• **Activity**:
Could you set down the lines below, from the one containing "219 111 3834" through the final line, exactly as written?

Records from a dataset
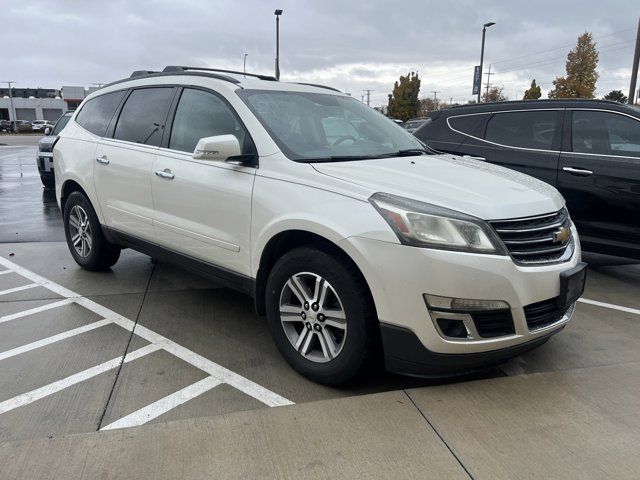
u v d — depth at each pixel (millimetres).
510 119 5926
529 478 2301
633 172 4938
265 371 3373
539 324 2969
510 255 2791
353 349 2926
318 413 2766
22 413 2844
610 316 4398
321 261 2986
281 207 3191
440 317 2717
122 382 3201
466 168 3637
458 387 3047
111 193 4699
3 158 22297
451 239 2699
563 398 2945
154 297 4719
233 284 3689
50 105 97250
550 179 5465
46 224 8117
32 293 4781
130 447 2471
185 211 3910
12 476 2270
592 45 34062
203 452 2447
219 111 3834
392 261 2717
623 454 2461
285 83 4188
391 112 52438
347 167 3264
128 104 4789
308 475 2312
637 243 4996
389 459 2418
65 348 3658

• **Answer section**:
219 111 3834
392 261 2717
623 454 2461
285 83 4188
391 112 52438
347 167 3264
128 104 4789
308 475 2312
637 243 4996
389 459 2418
65 348 3658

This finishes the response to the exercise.